12.06.2016

I lost my Plattenladen in Heidelberg (I)




EIN RUNDGANG DURCH DIE VINYLGEMEINDE


Der 39.Geburtstag wurde mit der Herzallerliebsten in den Plattenläden Heidelbergs nachgefeiert - lediglich ein vierstündiger Kurztrip, damit unsere fellnasigen Mitbewohner nicht zu lange alleine sind, aber viel länger muss man sich in der Studentenstadt auch nicht mehr aufhalten, wollen die letzten verbliebenen Musikhändler besucht werden. Freund und Blank When Zero-Schlagzeuger Simon und ich waren zuletzt 2009 vor Ort, also noch knapp vor dem großen Hype und der vielbeschworenen Rückkehr der Vinylschallplatte. Schon damals war das romantische Städtchen nicht unbedingt ein Vinyl-Mekka, andererseits ließe sich sagen, dass immerhin vier Läden in einer nicht unbedingt urban zu bezeichnenden und recht kleinen Großstadt nicht das schlechteste sind. Fühlen wir also anno 2016 mal den Puls. Sofern man ihn noch fühlen kann.

Um das Fazit vorwegzunehmen: es braucht schon etwas Fantasie. 




Wir beginnen um kurz vor 12 Uhr mittags bei Ronnie's Records (Bahnhofstraße 19) und stehen zunächst vor verschlossener Tür: Ronnie zieht wochentags erst um 12 Uhr die Rolläden hoch. Während die Herzallerliebste mich noch wegen meiner  vermeintlich schlechten Vorbereitung zärtlich und liebevoll beschimpft, biegt der Inhaber um kurz nach 12 mit seinem Auto in die Straße ein und sucht einen Parkplatz. Ich habe Ronnie's Records noch vom letzten Besuch vor sieben Jahren in ganz guter Erinnerung, allerdings ist das Lädchen wohl auf ewig mit einem strahlenden Ausbruch von Quadratblödheit des Autors verknüpft. Das dritte abendfüllende Werk der ehemaligen Drogenrockgötter von Monster Magnet "Dopes To Infinity" wurde mittlerweile zig Mal auf Vinyl wiederveröffentlicht, was dem Wert der 1995er Originalpressung jedoch fast nichts anhaben kann: noch immer bieten Verkäufer sie zu horrenden Preisen an und noch immer wird sie von Kunden zu ebenjenen horrenden Preisen gekauft. Im Jahr 2009 sah das alles noch deutlich anders aus.

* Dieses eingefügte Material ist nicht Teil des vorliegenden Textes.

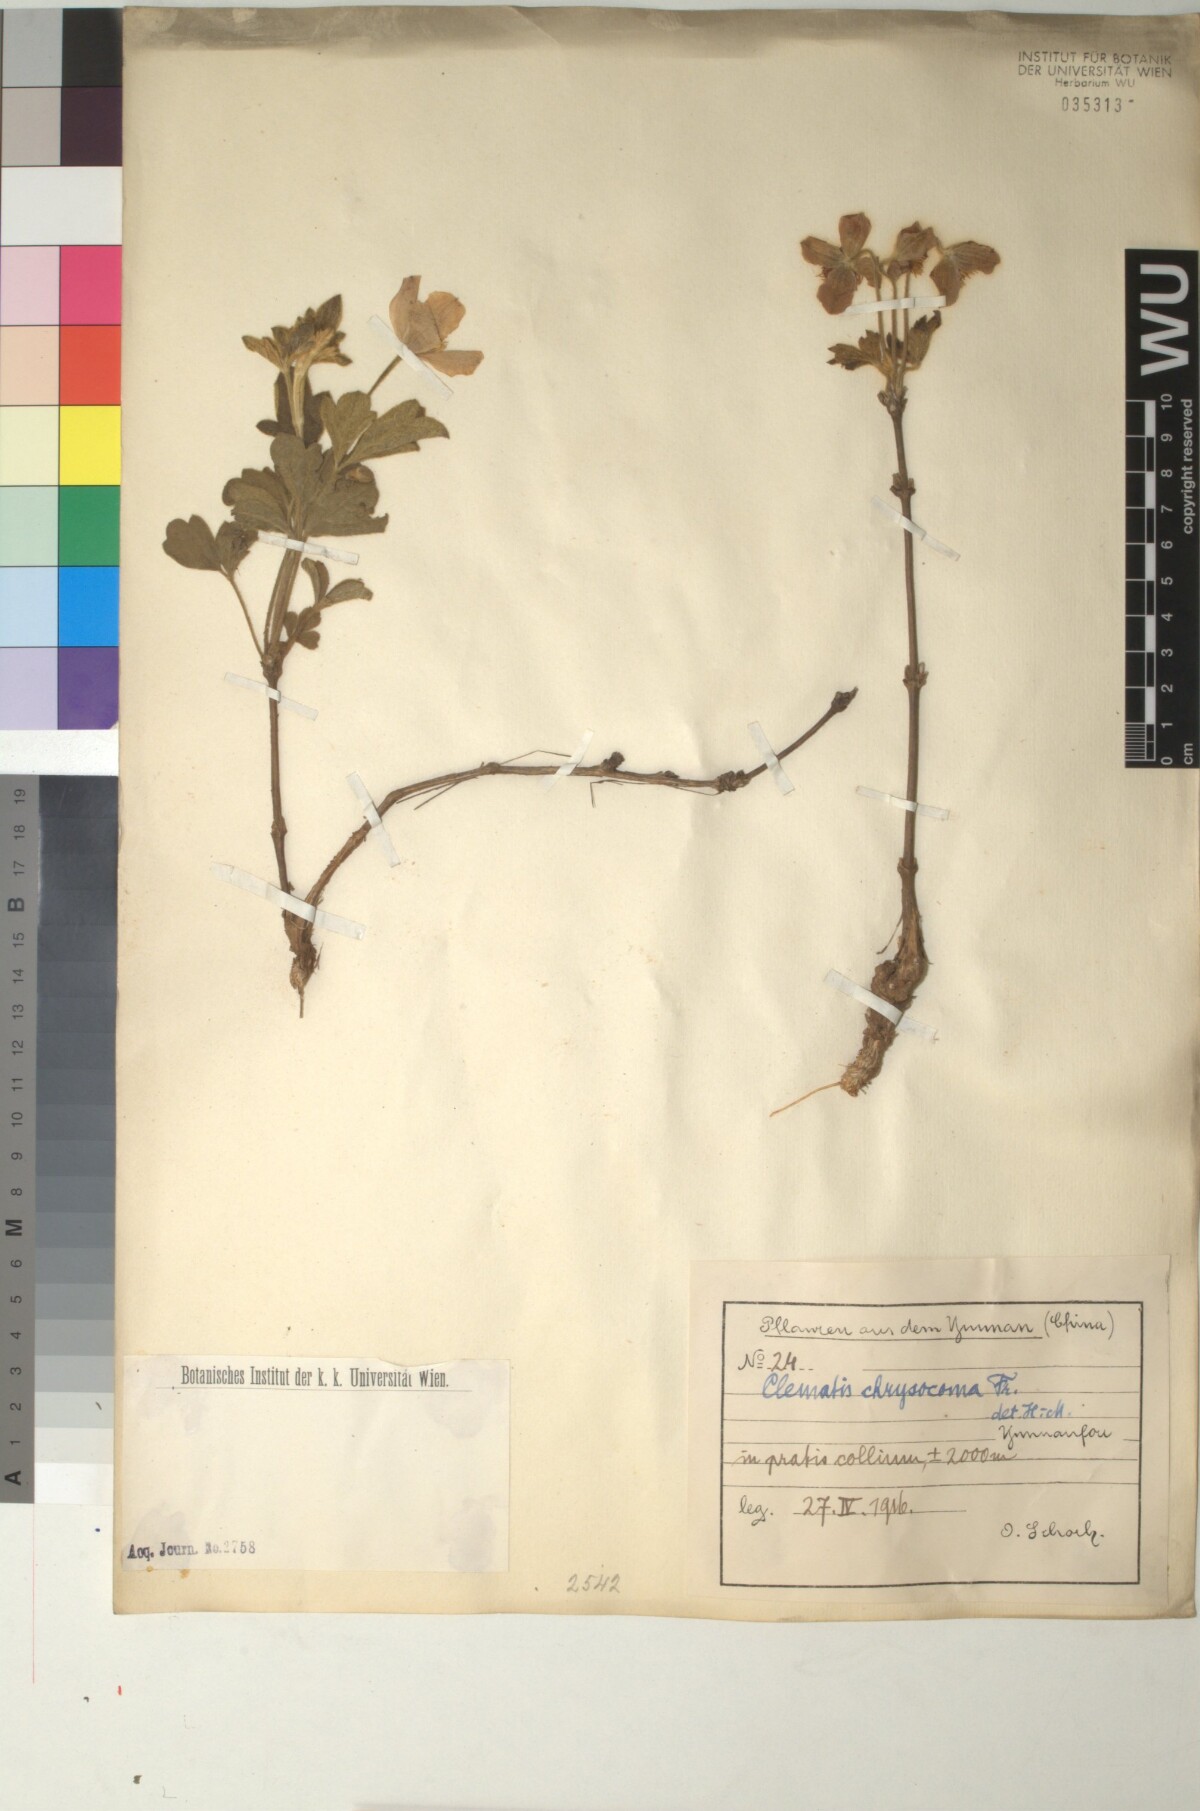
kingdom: Plantae
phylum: Tracheophyta
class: Magnoliopsida
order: Ranunculales
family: Ranunculaceae
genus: Clematis
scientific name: Clematis chrysocoma
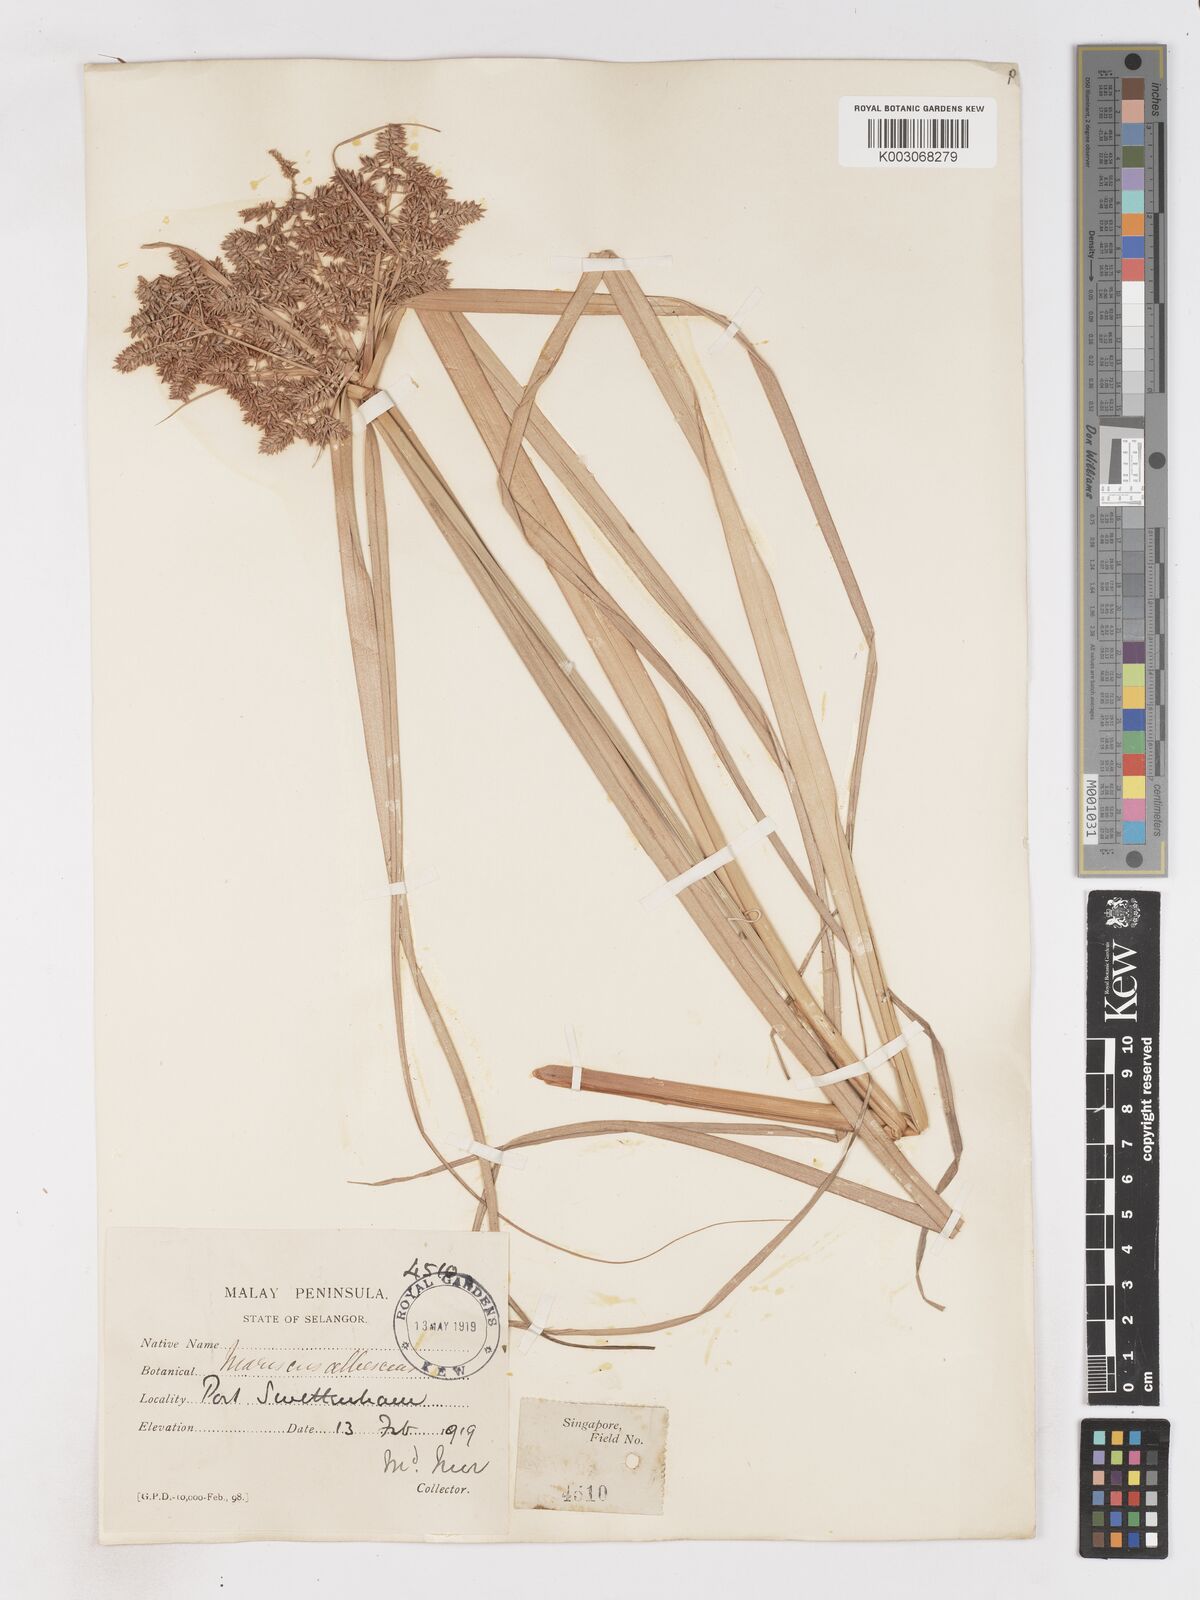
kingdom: Plantae
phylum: Tracheophyta
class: Liliopsida
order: Poales
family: Cyperaceae
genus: Cyperus
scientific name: Cyperus javanicus
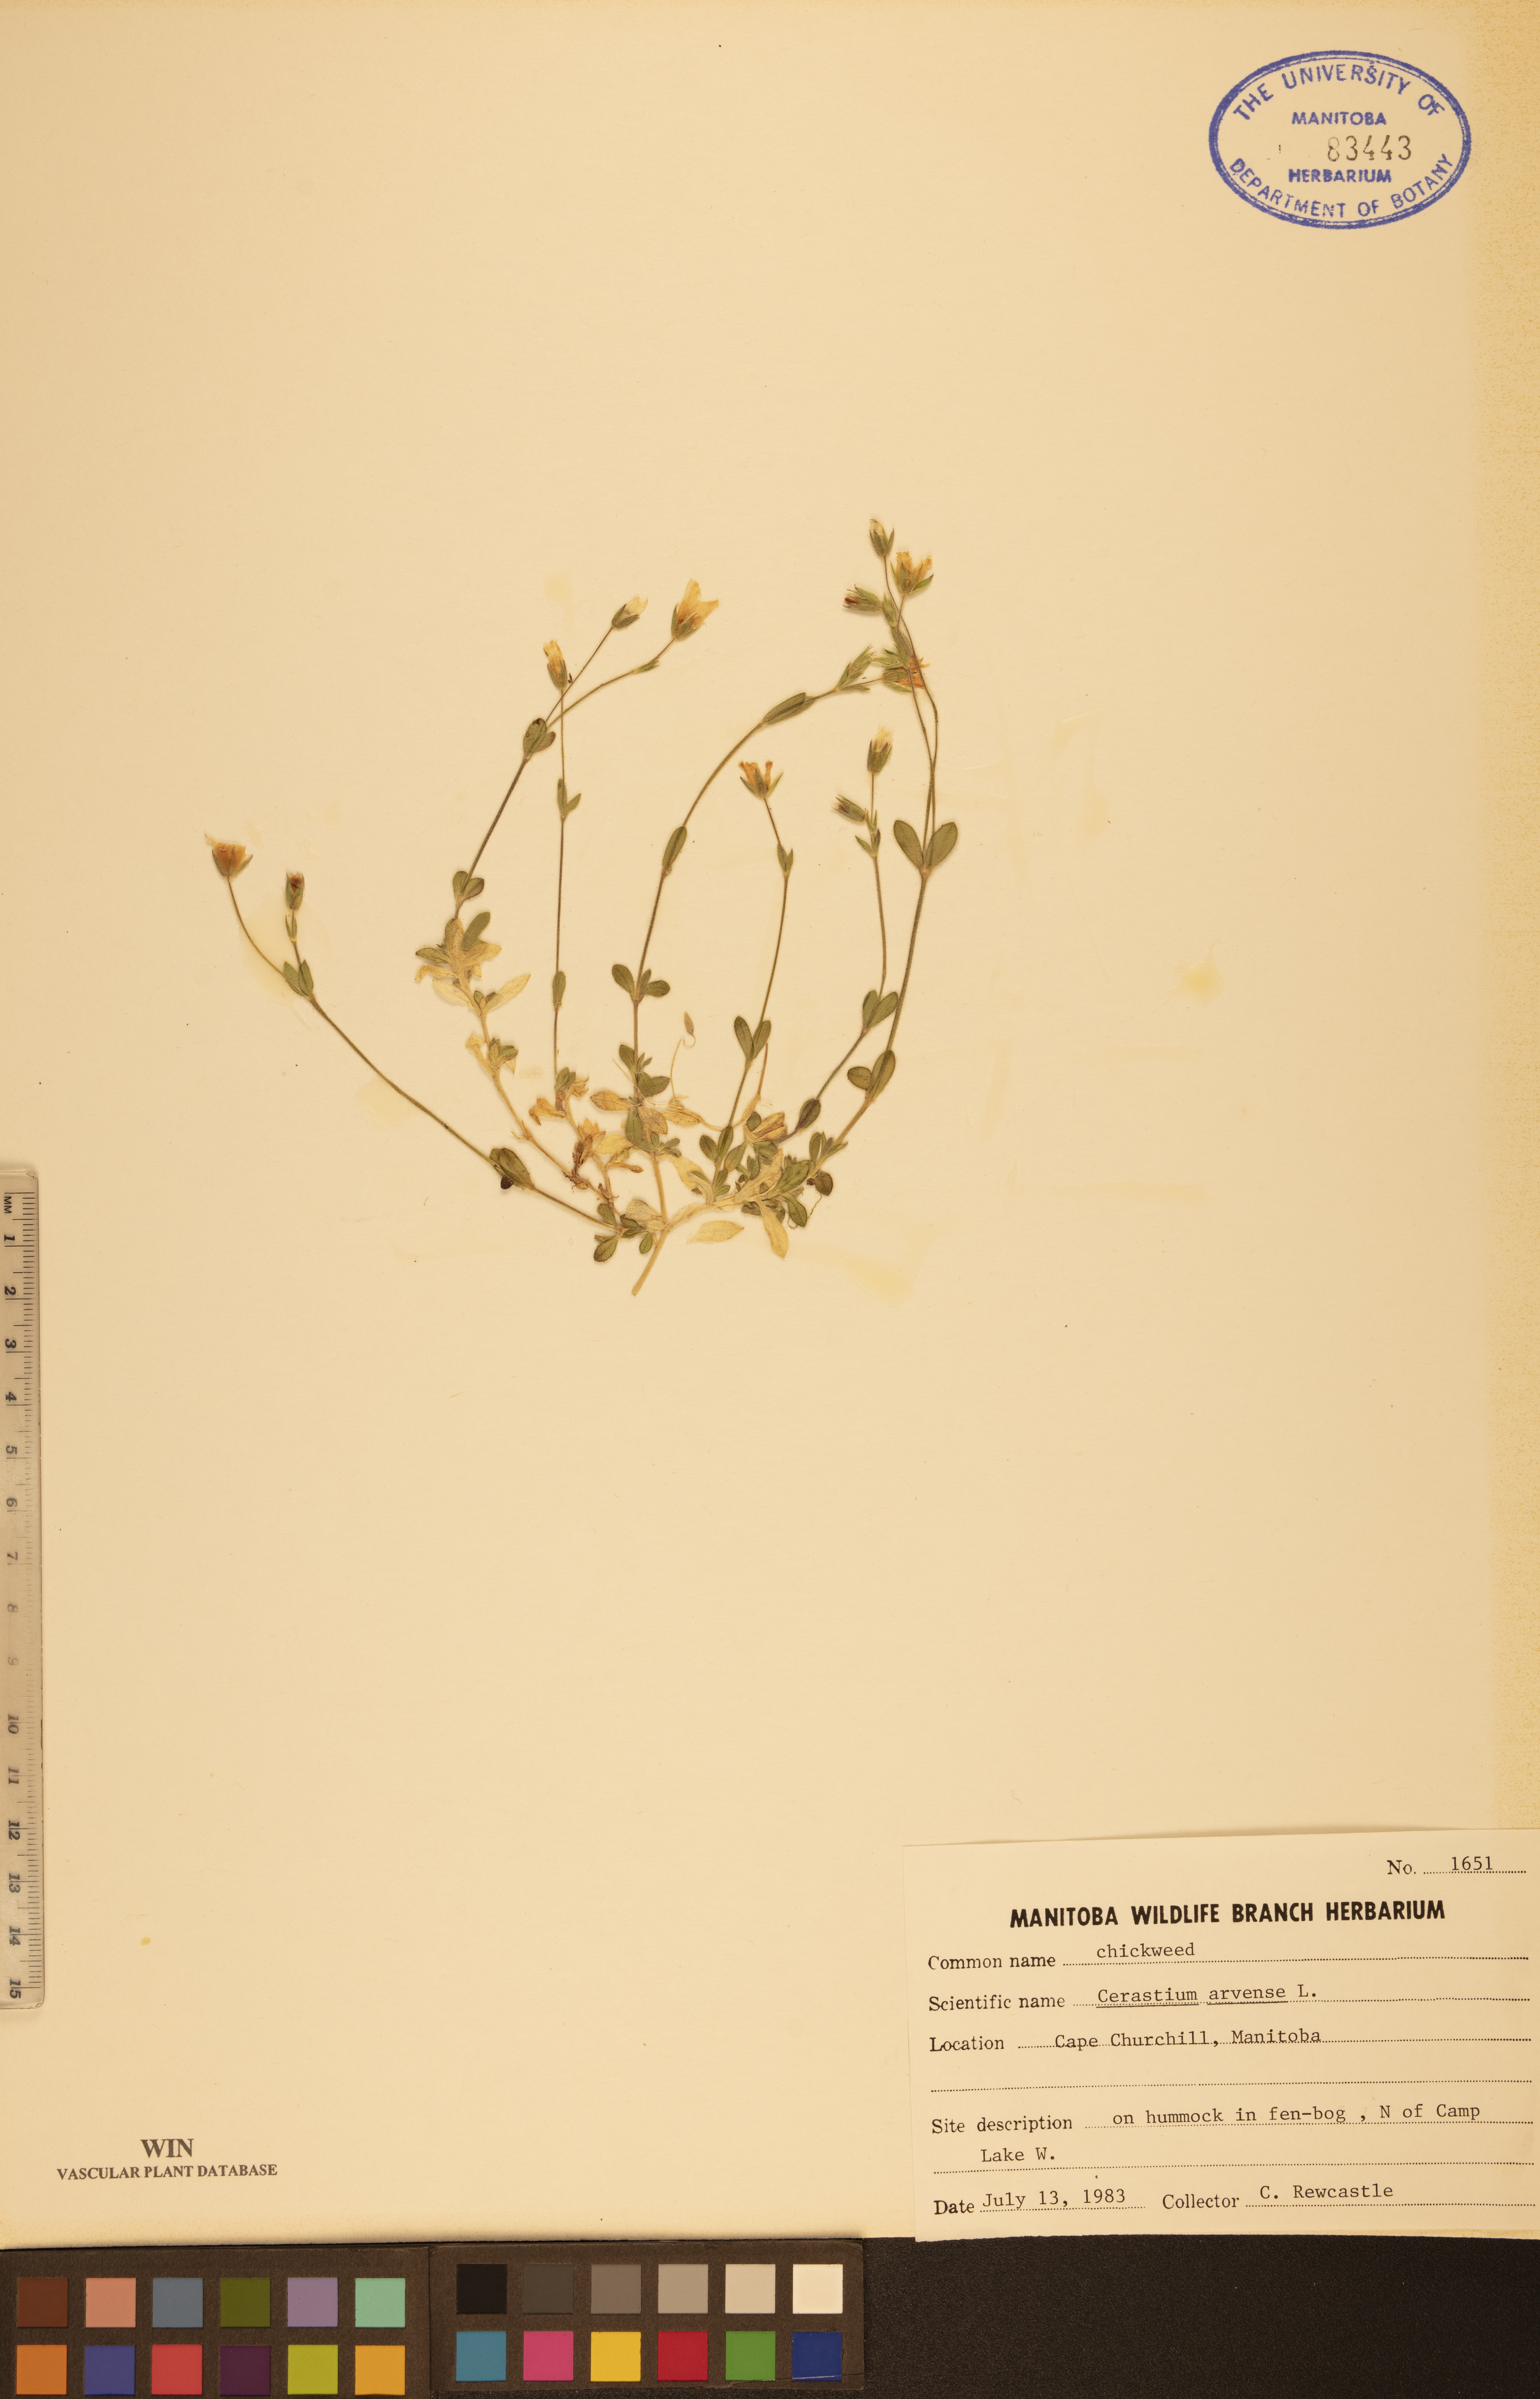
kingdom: Plantae
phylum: Tracheophyta
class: Magnoliopsida
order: Caryophyllales
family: Caryophyllaceae
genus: Cerastium
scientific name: Cerastium arvense
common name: Field mouse-ear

Von Reissues war weit und breit nichts zu sehen und der Preis für die Originalpressung lag bei läppischen 20 Euro. Ronnie's Records hatte "Dopes To Infinity" in ebenjener Erstpressung für 18 Euro ins Regal gewuchtet, und Herr Dreikommaviernull, damals wie heute großer Fan der Frühphase der Band bis eben einschließlich dieses Albums, entschied sich nach zähem Ringen schlussendlich gegen einen Kauf. Es war eben einfach zu teuer. Um es einzuordnen: 2009 lagen 18 Euro, natürlich exklusiv besonderer Raritäten und stattdessen das Standardprogramm betrachtend, schon im oberen Drittel der Preisgestaltung vieler Läden.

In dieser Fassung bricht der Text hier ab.